==== EXCERPTED PASSAGE ====
Dystopian Film Envisions a Post-Coup Brazil Handing the Amazon to the U.S.
Tom Phillips
The short film 'Vitória Régia' imagines a dystopian Brazil in 2025 where a far-right coup succeeds, handing the Amazon rainforest to the United States. Directed by Denis Kamioka and starring Alice Braga, it highlights threats to democracy and indigenous peoples. The film draws eerie parallels to recent political events in Brazil and the U.S.
The short film Vitória Régia (Amazon Water Lily) has drawn attention with its fictional vision of a post-coup Brazil: democracy collapses, the president is assassinated, Congress is dissolved, and the Amazon rainforest and its vast resources are transferred to the United States.
Set in 2025, the film imagines that former President Jair Bolsonaro's plot to overturn the 2022 election succeeds. In reality, the far-right uprising in Brasília failed, and Bolsonaro and his co-conspirators are on trial and jailed. But the film asks: what if that plan had succeeded?
In this alternate world, after a 'green-and-gold dagger revolution' eliminates all opponents, the Brazilian military seizes power, censors the media, purges 'deviant' elements, and hands control of the Amazon to Washington in exchange for support for the coup. A heavy-accented U.S. soldier tells reporters: 'Ladies and gentlemen, welcome to the American Amazon.' A replica of the Statue of Liberty is erected in the rainforest, symbolizing Washington's patronage.
====
EXERCISE INSTRUCTIONS: Carry on the article above about the short film Vitória Régia, picking up after its last sentence.
==== DATASET EXCERPTS ====
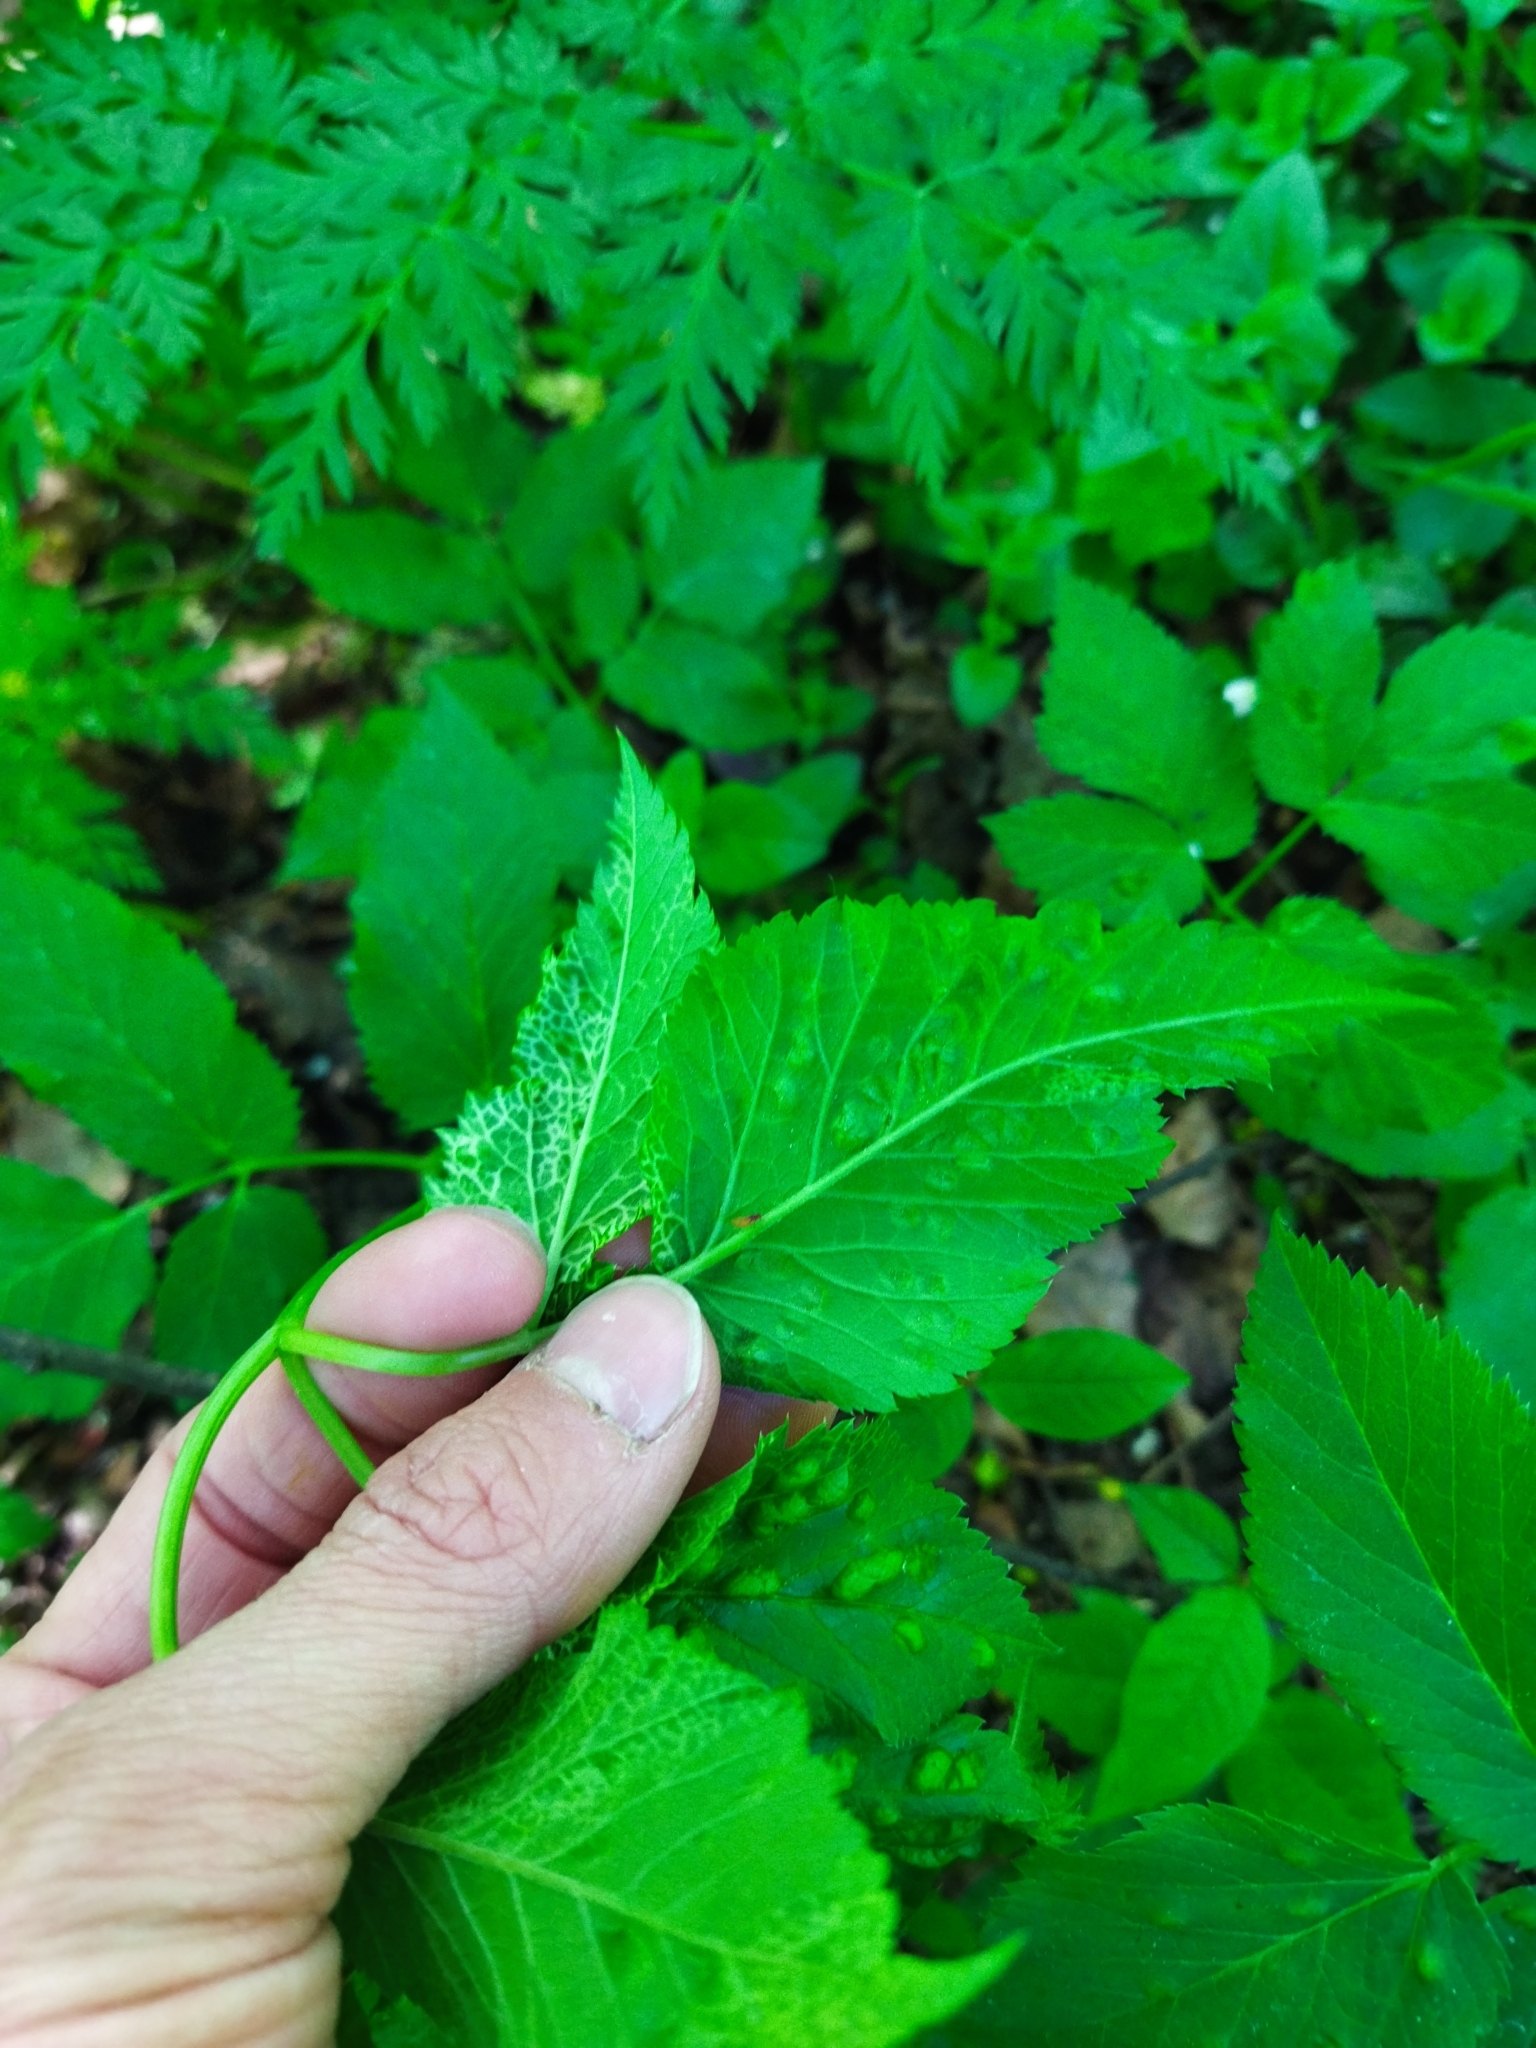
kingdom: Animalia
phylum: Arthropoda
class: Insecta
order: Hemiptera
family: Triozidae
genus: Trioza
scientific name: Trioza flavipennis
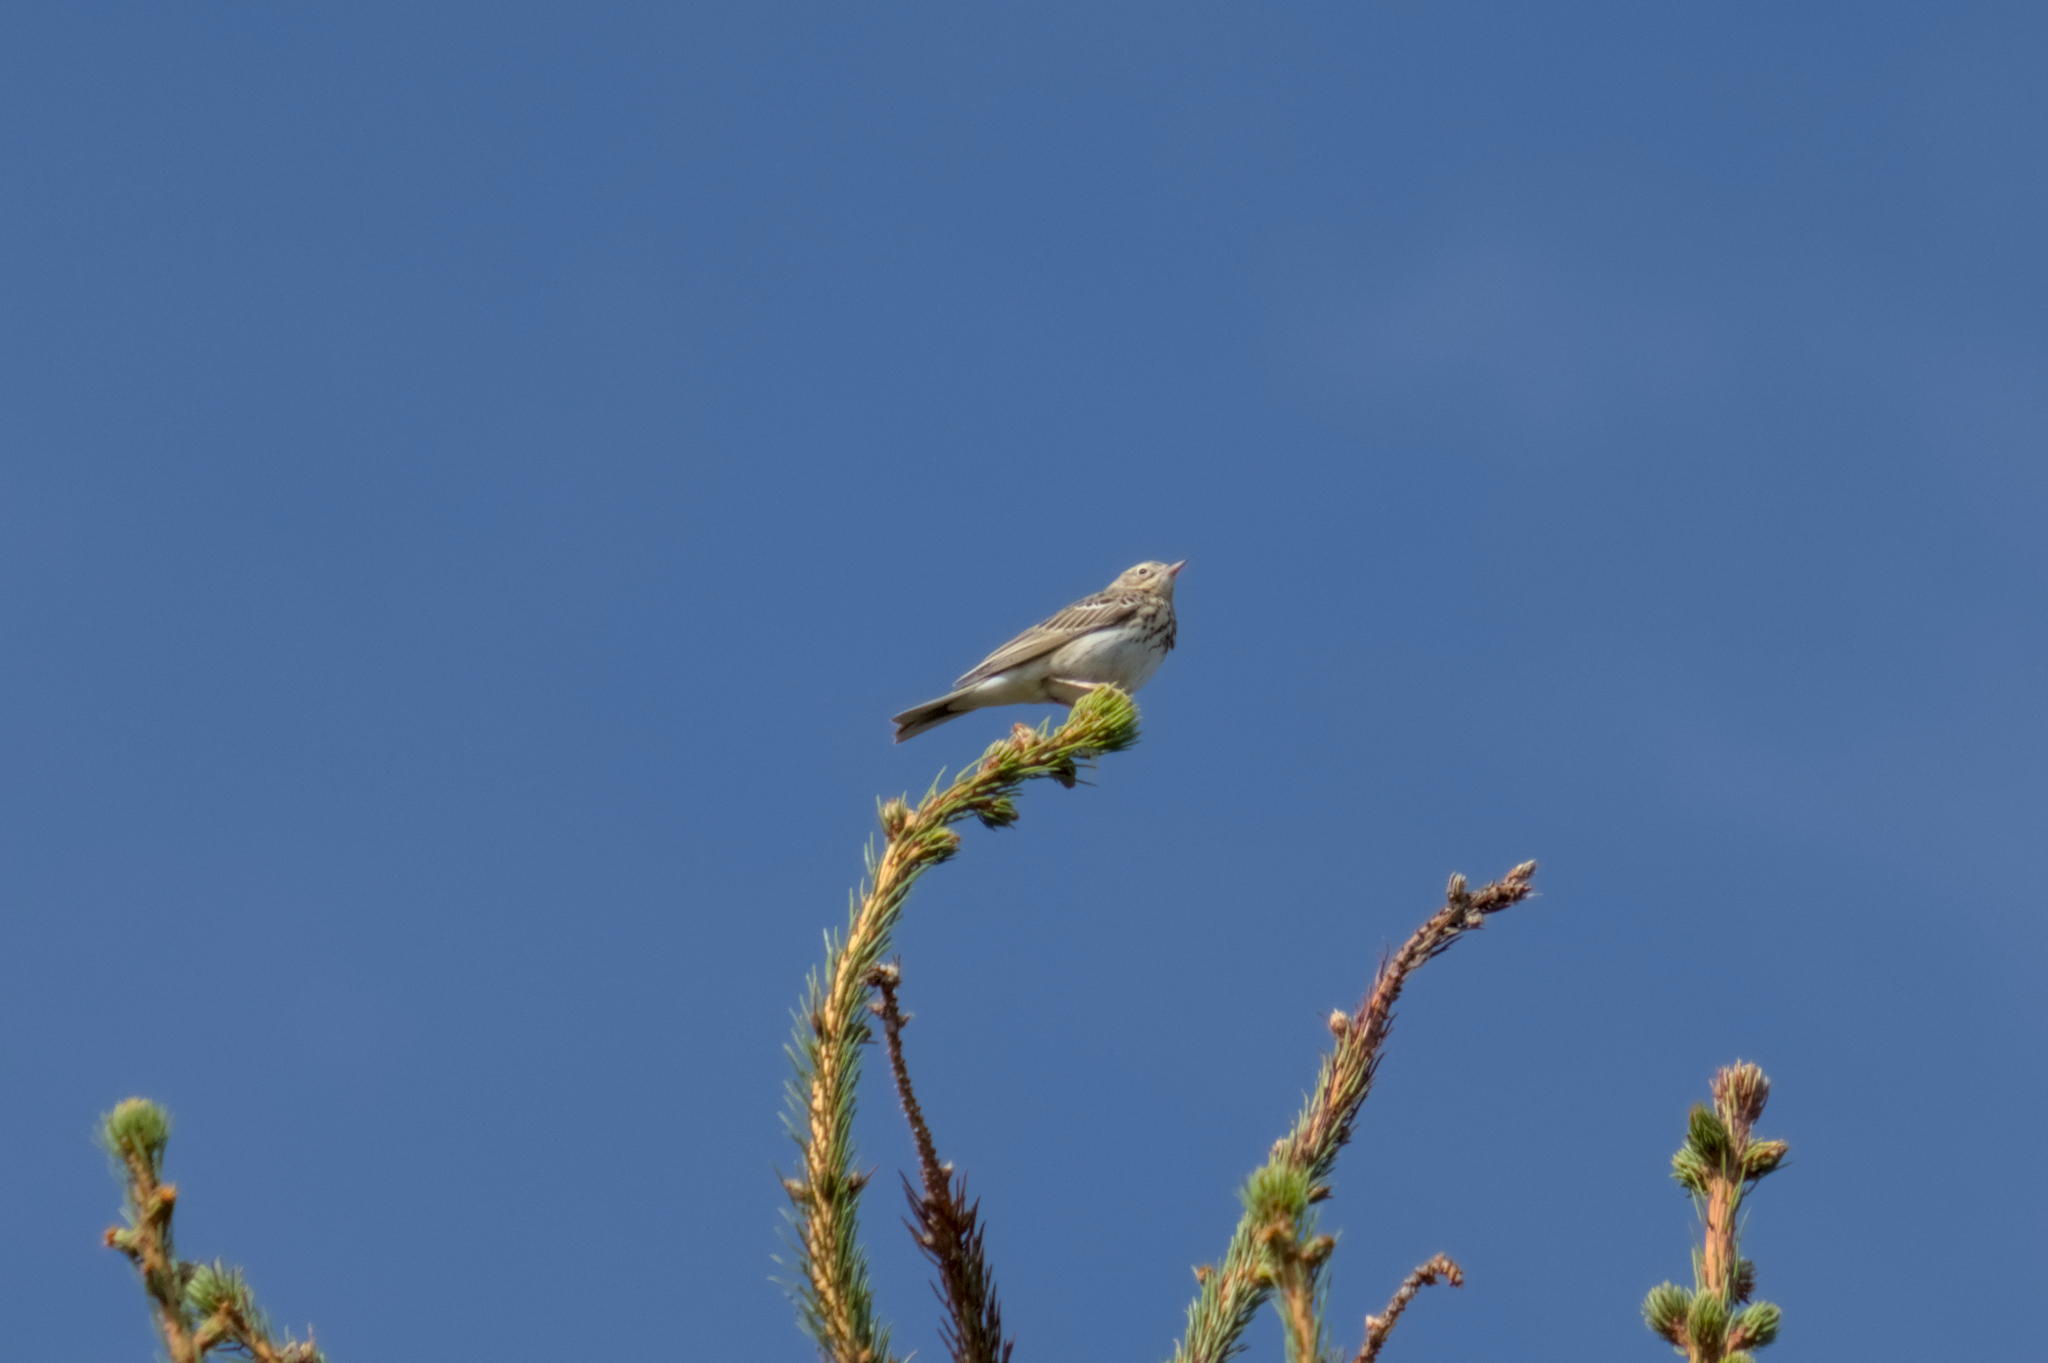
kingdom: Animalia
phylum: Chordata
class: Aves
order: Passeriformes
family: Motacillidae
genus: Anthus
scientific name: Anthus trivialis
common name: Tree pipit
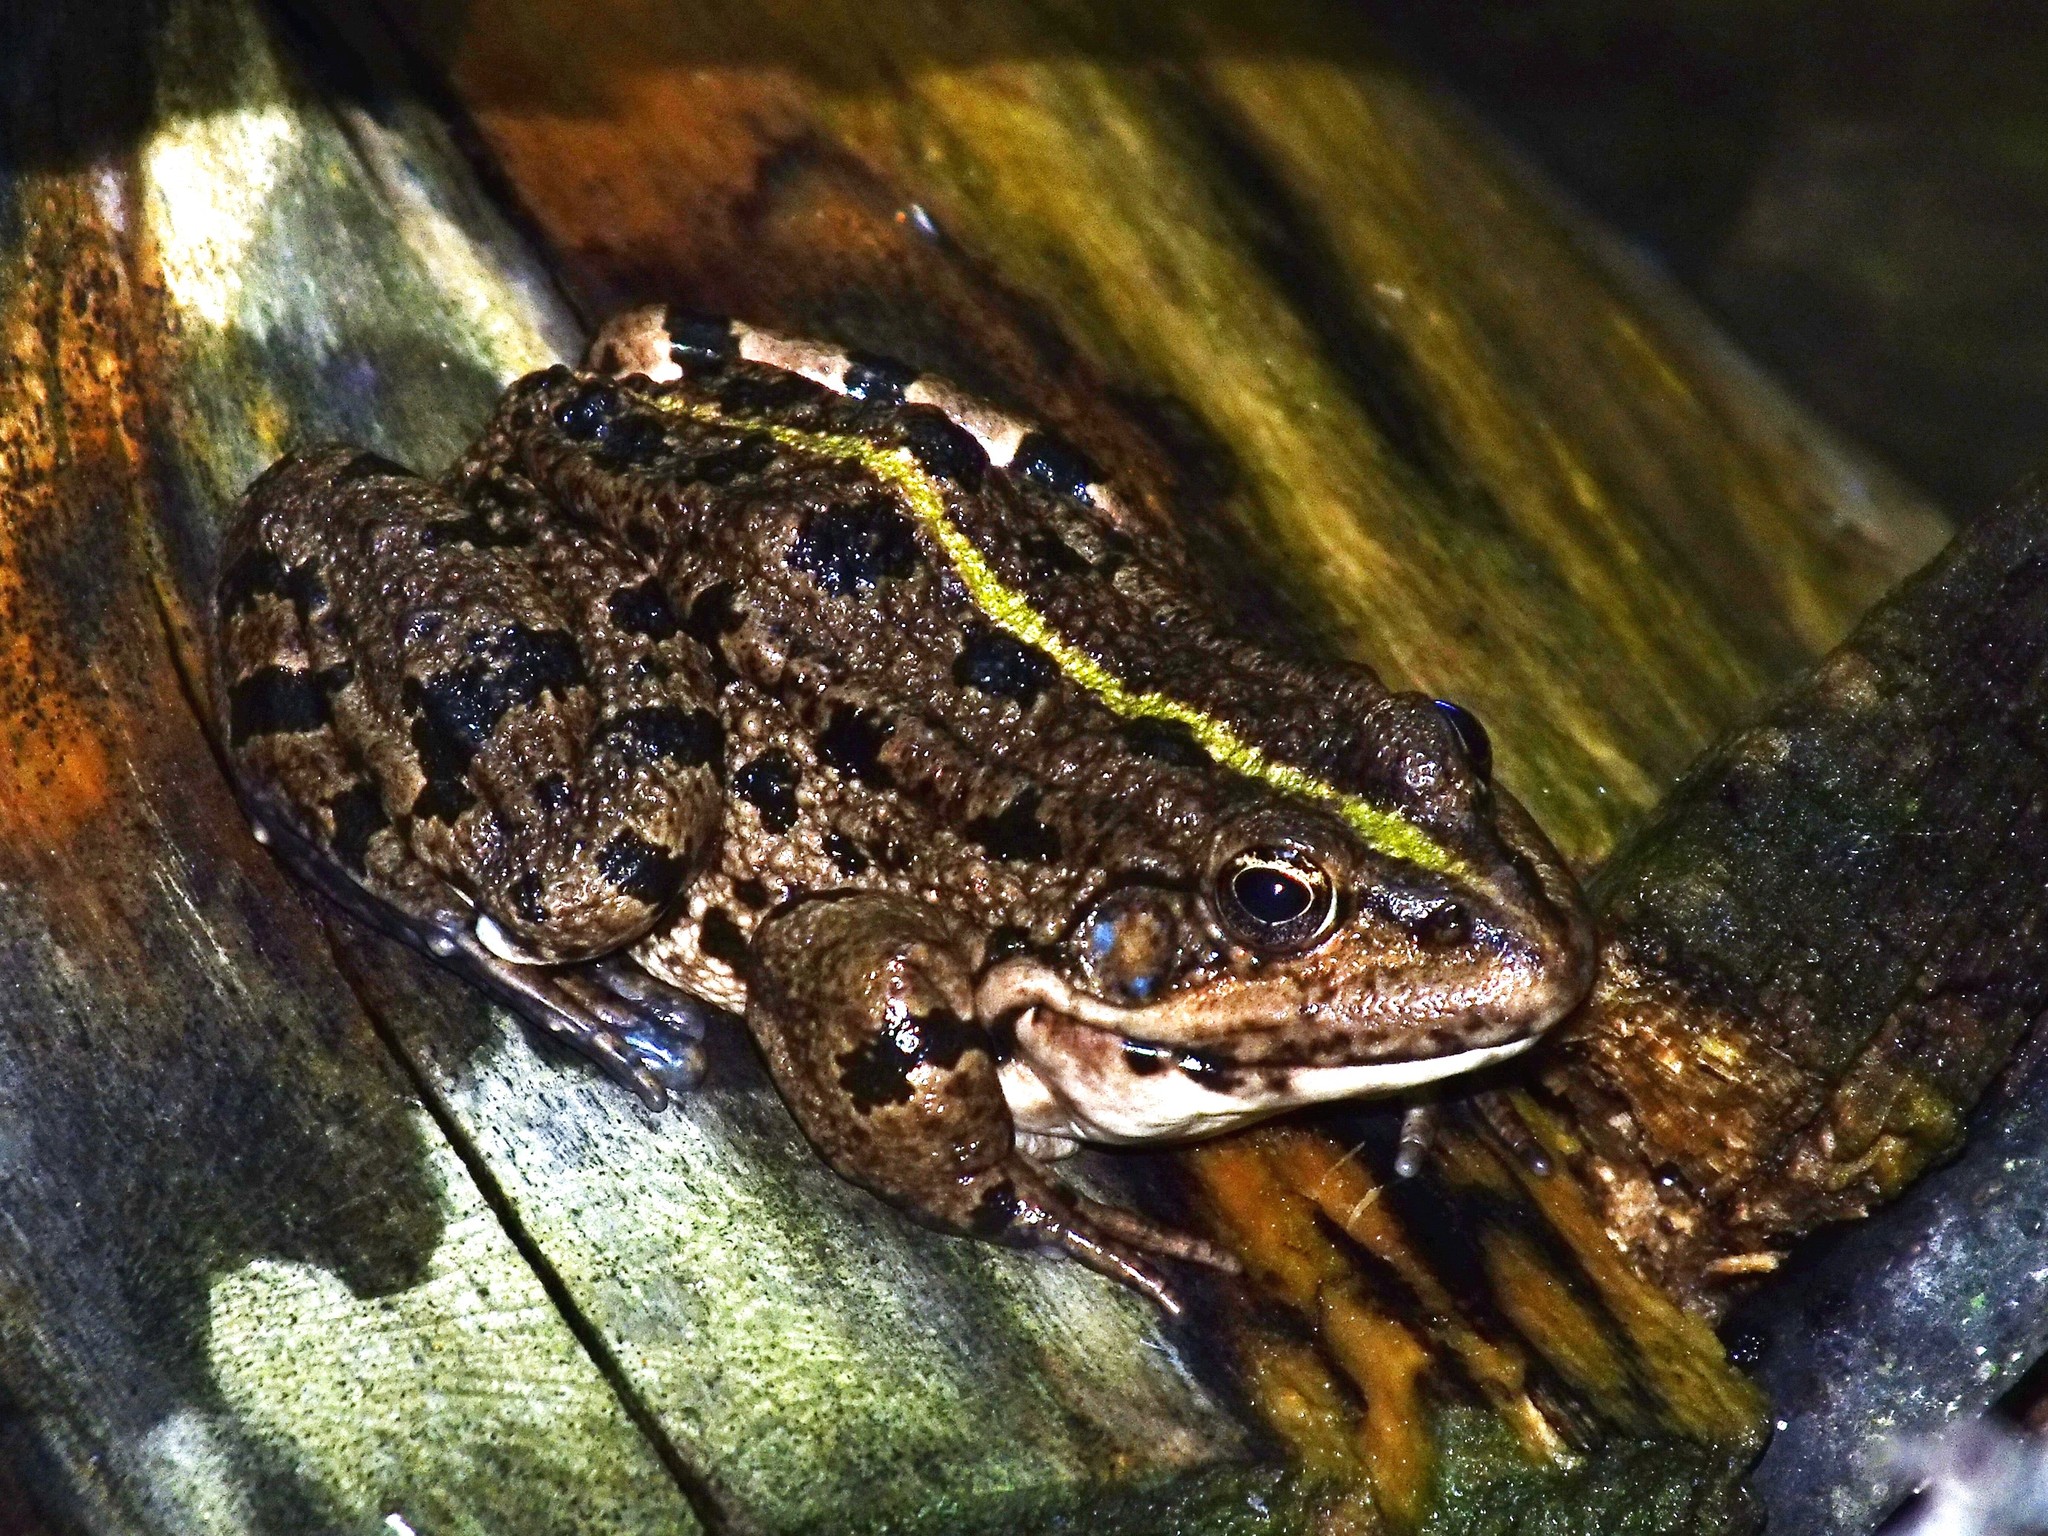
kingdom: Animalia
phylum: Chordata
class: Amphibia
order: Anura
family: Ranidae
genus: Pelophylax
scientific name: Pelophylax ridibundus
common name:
====
TASK RESULT:
Brazilian journalists are banned from entering the Amazon without a visa. A dark cover-up is imposed to hide the environmental catastrophe. Indigenous leaders go missing. Amazon X, an oil company run by a U.S. tycoon named Harold Goldman, openly flaunts its rights to extract the forest's resources.
Director Denis Kamioka (known as Cisma) said the film was shot in March 2025, nearly a year before President Donald Trump ordered the kidnapping of Venezuelan leader Nicolás Maduro as part of a plan to 'take back' that country's oil. 'It's scary how much reality and fiction mix... We're constantly competing with reality,' he said.
Actress Alice Braga, who plays the lead character Carol and is an environmental activist, shared: 'It's insane. We're making a fiction film... but then the U.S. takes such a political stance with Trump... and the film almost becomes a documentary.' The 21-minute film, made in partnership with indigenous networks Coiab and Apib, aims to highlight threats to Brazil's indigenous peoples and support their centuries-long struggle to protect traditional lands.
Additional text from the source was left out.